(Dataset entries)
☆ ☆ ☆ ☆ ☆ ☆ ☆
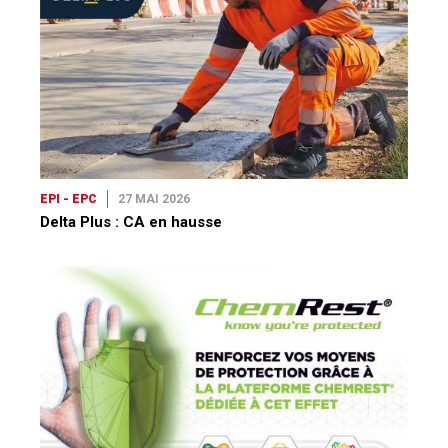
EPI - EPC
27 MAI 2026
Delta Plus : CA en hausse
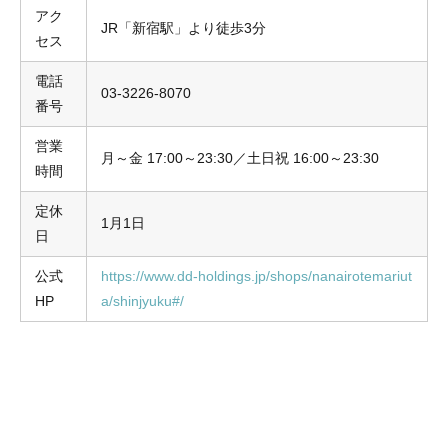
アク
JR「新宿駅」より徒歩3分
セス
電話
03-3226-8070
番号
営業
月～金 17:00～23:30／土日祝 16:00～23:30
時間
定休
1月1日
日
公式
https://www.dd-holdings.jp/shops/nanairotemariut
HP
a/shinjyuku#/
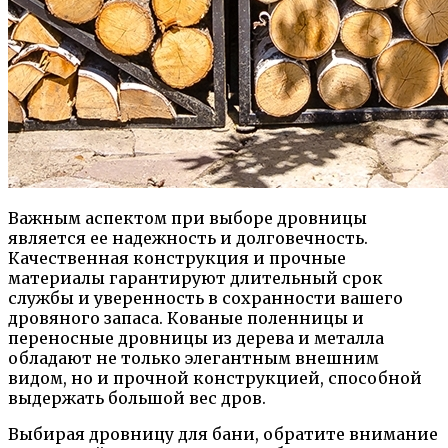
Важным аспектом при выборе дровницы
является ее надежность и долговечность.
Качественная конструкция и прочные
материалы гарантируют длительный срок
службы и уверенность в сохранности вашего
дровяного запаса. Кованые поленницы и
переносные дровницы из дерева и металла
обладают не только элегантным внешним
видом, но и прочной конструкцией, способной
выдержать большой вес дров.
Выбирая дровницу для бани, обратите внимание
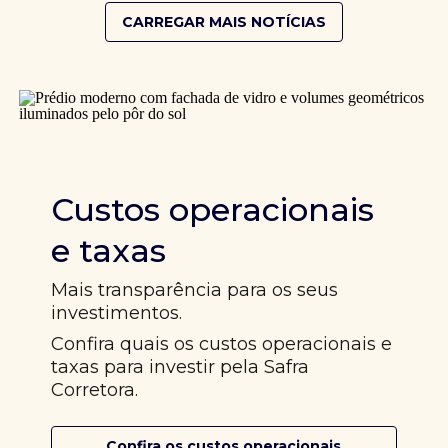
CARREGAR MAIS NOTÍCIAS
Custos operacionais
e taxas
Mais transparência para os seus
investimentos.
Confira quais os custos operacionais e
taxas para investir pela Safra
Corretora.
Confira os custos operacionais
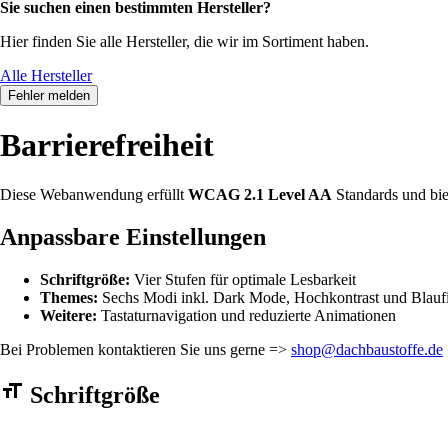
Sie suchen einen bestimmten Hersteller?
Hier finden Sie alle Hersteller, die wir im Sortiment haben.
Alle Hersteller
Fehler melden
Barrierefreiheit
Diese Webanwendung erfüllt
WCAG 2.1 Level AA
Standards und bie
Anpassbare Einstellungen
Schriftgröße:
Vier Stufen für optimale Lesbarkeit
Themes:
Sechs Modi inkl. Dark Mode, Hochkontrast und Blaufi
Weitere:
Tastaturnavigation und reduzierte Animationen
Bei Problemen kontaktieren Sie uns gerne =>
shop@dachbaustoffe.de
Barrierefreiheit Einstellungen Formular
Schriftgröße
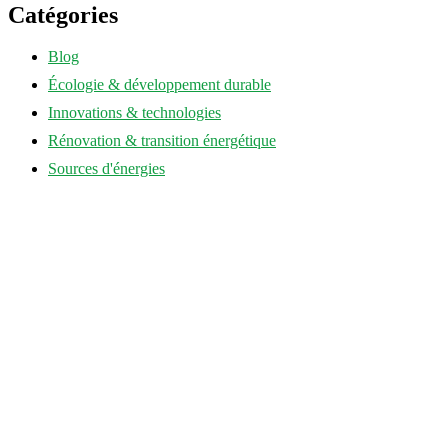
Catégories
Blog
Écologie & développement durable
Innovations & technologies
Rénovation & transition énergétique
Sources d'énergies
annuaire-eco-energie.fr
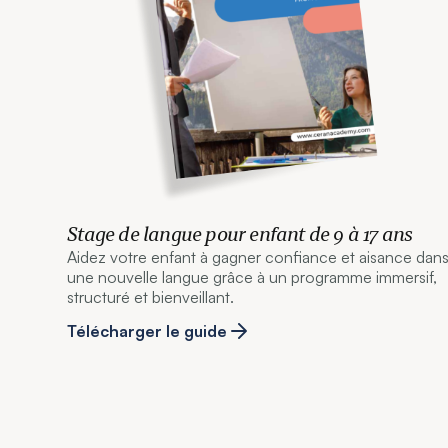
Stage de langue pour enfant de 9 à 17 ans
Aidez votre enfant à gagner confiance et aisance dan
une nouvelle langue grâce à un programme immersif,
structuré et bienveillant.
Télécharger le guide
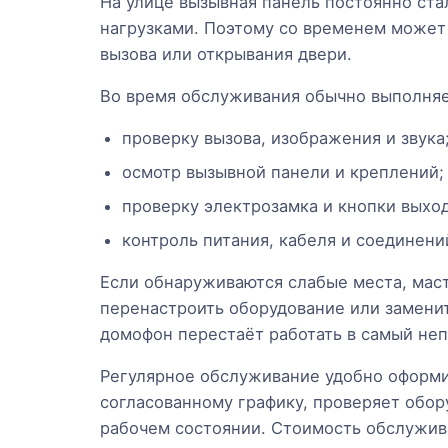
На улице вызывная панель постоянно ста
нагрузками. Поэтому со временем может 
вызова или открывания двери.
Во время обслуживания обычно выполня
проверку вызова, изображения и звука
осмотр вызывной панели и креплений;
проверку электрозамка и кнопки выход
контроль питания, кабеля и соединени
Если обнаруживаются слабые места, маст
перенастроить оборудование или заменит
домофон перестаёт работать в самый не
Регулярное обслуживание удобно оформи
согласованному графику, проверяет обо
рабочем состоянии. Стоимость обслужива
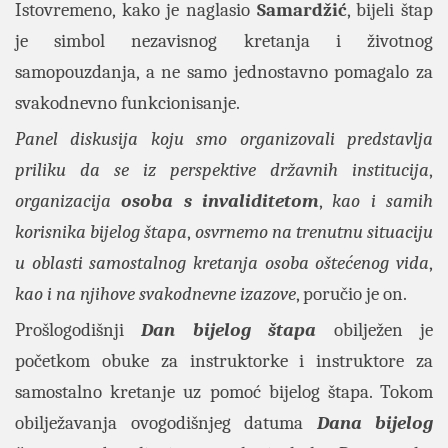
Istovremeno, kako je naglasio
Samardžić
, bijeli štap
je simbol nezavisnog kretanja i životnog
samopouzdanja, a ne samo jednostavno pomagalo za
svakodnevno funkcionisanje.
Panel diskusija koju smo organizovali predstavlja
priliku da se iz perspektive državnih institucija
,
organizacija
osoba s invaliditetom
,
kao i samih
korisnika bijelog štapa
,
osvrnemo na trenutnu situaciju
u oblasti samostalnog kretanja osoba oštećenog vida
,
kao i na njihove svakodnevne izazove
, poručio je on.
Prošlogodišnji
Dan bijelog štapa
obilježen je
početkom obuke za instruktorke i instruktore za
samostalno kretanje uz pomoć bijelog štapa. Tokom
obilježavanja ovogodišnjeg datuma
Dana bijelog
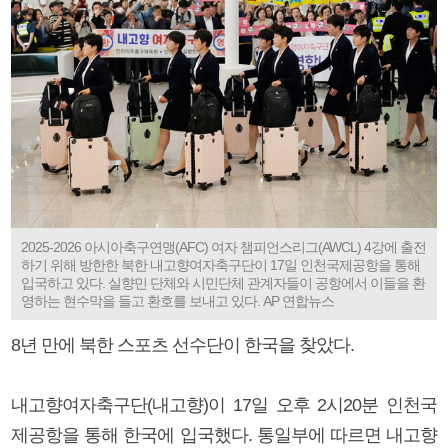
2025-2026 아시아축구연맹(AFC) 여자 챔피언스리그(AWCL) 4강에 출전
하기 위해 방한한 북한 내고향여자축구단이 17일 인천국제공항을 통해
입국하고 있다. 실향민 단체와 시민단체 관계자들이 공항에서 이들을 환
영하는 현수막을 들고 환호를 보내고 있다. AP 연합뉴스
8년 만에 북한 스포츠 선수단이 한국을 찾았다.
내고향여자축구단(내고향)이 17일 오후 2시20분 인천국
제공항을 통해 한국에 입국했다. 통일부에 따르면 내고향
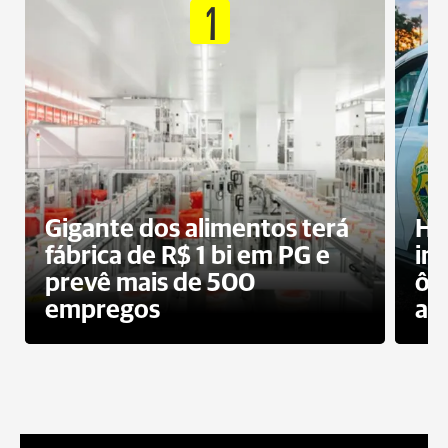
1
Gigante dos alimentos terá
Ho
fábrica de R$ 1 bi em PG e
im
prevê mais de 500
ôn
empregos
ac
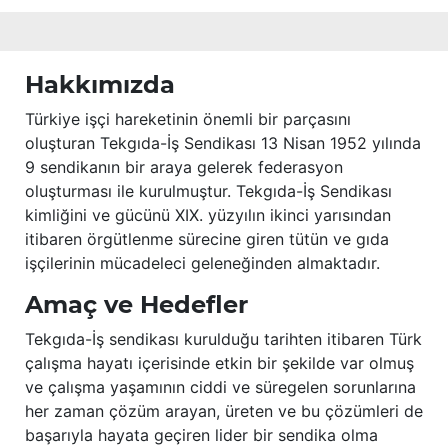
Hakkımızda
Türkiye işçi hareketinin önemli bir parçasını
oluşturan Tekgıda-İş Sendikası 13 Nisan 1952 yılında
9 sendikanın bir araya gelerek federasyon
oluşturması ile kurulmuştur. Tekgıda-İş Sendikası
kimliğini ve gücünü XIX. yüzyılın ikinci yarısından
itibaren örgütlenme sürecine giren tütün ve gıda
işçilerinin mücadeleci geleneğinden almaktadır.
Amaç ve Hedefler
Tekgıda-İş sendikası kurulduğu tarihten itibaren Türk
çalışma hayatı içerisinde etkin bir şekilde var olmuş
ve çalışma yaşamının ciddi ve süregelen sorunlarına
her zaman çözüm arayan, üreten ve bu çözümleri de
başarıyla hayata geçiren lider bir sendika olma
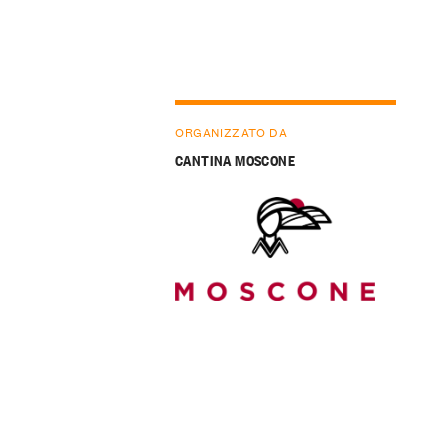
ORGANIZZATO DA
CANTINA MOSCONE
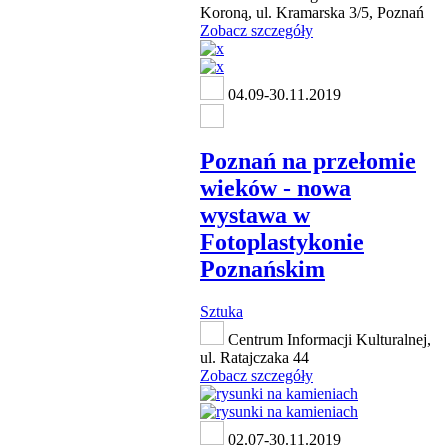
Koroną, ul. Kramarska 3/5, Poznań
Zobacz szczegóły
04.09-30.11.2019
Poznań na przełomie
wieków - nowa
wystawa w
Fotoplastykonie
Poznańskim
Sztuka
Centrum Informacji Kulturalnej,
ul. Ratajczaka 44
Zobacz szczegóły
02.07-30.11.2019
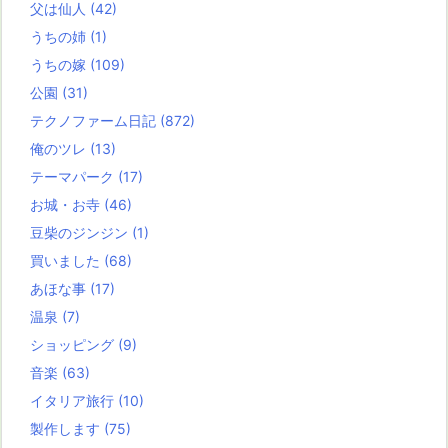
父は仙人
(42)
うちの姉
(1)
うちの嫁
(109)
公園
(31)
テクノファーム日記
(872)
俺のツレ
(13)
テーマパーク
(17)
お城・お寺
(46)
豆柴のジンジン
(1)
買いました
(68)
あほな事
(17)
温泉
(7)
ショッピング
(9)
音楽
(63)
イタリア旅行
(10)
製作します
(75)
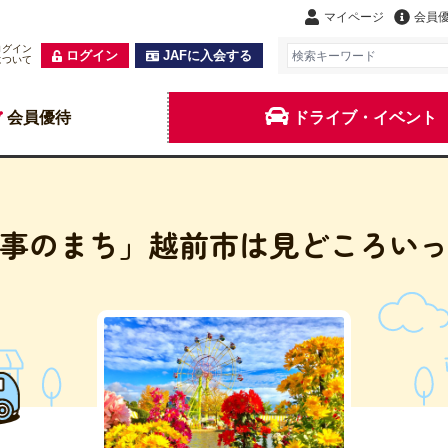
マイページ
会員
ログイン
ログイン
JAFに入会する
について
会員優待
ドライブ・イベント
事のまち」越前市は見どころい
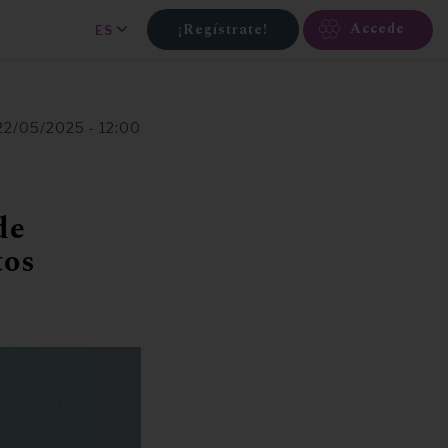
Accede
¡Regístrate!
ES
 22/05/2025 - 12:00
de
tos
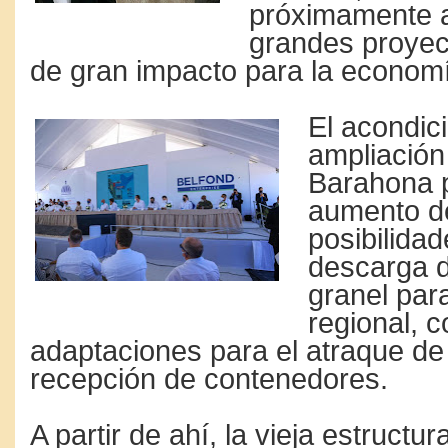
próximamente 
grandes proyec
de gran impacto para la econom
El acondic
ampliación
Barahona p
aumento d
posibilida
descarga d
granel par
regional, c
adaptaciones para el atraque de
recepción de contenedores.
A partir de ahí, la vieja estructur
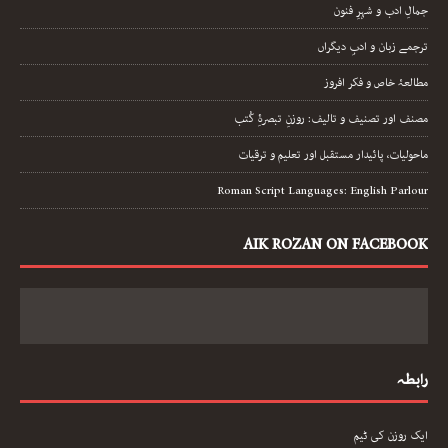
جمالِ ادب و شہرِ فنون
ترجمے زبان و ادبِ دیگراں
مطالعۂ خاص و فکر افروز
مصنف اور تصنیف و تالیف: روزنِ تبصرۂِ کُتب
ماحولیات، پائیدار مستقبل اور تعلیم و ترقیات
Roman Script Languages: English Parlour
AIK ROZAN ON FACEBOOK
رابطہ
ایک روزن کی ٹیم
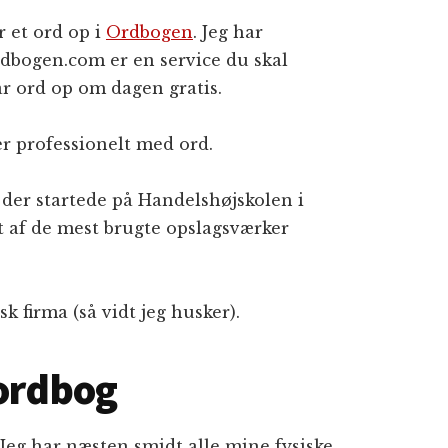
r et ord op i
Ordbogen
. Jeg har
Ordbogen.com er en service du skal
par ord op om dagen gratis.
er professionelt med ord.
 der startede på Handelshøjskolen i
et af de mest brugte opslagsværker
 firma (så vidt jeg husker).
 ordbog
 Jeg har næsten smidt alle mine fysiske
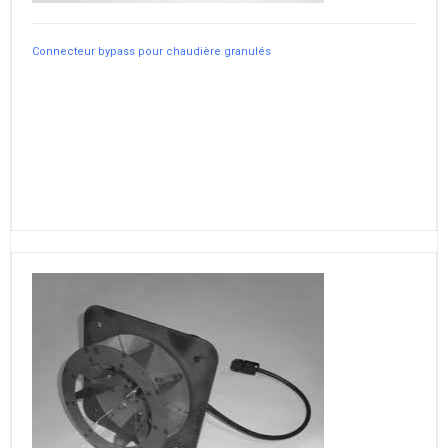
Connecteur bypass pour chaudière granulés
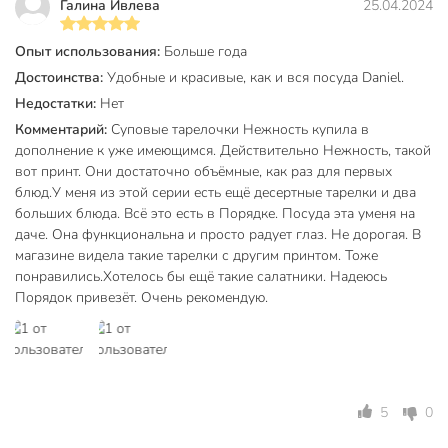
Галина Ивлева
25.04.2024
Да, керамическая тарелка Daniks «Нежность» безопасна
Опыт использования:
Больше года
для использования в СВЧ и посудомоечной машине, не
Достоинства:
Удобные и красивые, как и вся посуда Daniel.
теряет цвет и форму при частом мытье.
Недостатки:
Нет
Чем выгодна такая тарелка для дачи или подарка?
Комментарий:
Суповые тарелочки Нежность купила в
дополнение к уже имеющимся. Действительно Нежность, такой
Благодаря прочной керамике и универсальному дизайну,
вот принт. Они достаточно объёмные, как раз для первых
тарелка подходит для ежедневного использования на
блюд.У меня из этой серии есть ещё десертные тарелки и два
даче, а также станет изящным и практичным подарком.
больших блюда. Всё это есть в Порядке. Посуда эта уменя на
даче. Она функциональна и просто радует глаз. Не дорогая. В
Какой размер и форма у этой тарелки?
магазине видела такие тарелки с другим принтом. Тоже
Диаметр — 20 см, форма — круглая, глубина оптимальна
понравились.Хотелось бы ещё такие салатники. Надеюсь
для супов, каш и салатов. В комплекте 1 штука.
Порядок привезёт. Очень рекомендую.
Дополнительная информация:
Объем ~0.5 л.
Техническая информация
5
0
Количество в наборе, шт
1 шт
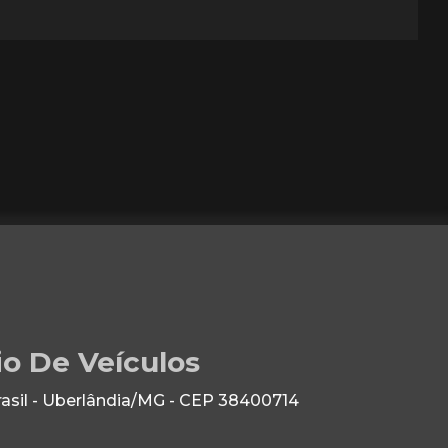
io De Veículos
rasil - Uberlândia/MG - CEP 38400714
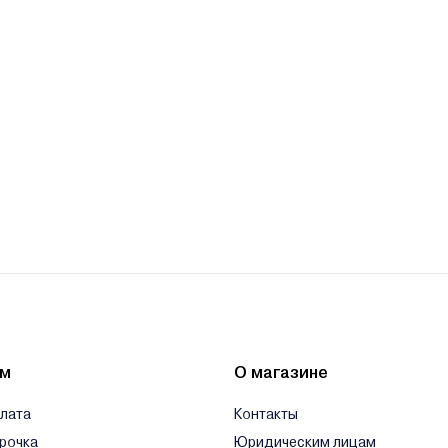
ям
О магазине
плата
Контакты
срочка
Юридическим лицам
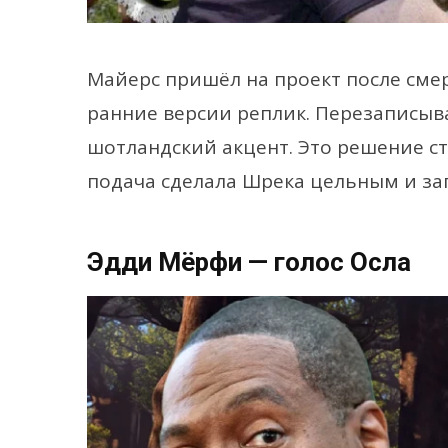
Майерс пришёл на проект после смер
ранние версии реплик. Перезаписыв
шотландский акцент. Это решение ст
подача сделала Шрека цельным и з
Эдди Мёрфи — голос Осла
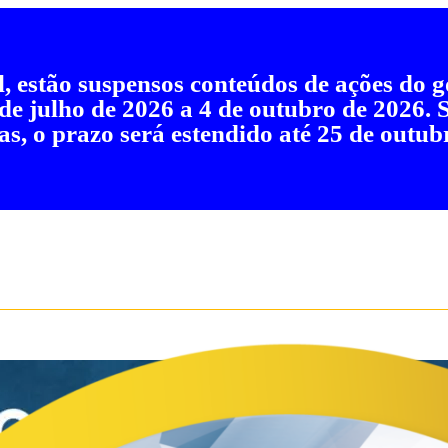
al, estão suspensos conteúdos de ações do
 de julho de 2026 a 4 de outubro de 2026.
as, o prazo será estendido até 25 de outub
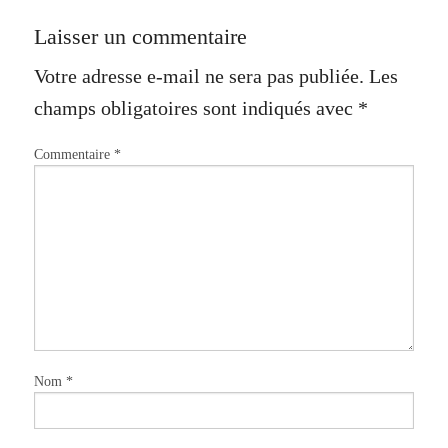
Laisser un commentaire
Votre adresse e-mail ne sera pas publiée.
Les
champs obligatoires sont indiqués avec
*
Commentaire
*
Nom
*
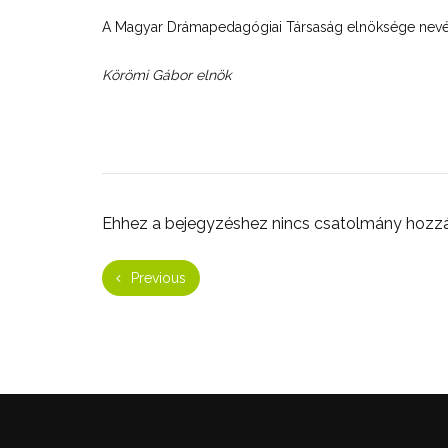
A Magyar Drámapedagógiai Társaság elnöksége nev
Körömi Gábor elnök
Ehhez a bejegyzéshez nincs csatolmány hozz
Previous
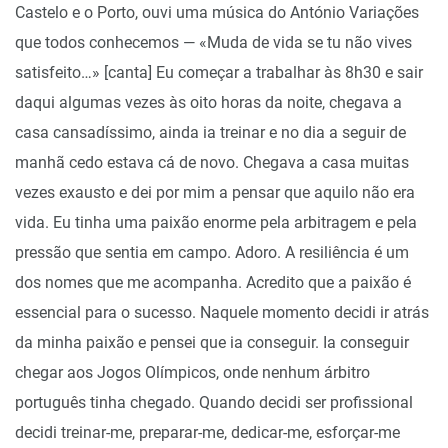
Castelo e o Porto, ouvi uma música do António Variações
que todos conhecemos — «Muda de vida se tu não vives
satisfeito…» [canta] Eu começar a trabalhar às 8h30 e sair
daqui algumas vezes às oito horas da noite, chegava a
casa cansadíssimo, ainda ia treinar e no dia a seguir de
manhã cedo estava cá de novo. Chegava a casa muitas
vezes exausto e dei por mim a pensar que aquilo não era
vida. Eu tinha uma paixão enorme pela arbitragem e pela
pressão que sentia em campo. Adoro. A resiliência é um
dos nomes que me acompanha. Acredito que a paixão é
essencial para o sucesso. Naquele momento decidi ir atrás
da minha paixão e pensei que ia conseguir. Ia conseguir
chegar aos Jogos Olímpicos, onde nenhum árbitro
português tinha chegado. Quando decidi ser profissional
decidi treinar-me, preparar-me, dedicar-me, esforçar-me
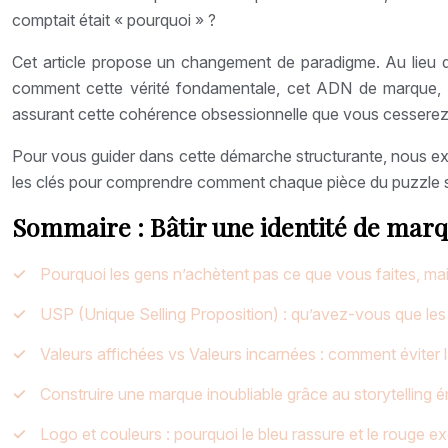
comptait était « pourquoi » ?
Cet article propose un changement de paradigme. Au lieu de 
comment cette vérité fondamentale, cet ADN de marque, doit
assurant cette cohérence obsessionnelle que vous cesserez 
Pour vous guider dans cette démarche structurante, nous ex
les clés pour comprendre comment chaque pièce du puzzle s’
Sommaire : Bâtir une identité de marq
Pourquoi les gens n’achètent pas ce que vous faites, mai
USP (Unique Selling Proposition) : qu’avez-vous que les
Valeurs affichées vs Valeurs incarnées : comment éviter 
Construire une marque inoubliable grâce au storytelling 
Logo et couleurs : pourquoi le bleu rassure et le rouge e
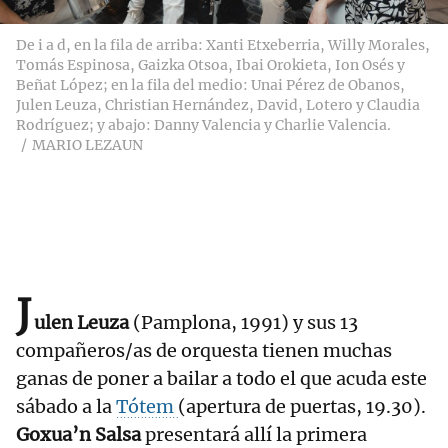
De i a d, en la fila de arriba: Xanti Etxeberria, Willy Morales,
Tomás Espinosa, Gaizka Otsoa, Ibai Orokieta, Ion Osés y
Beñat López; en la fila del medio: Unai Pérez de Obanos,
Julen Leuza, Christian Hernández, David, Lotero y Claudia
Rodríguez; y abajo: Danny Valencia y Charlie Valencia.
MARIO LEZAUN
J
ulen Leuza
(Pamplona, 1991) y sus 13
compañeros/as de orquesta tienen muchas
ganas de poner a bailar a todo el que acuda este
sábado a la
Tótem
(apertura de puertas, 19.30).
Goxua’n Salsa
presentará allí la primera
☆ ☆ ☆ ☆ ☆ ☆ ☆
#### WHAT IS BEING ASKED:
Go line by line through the data above and report each one that holds the string "vous".

#### PROBLEM SOLUTION:
assurant cette cohérence obsessionnelle que vous cesserez 
Pour vous guider dans cette démarche structurante, nous ex
Pourquoi les gens n’achètent pas ce que vous faites, mai
USP (Unique Selling Proposition) : qu’avez-vous que les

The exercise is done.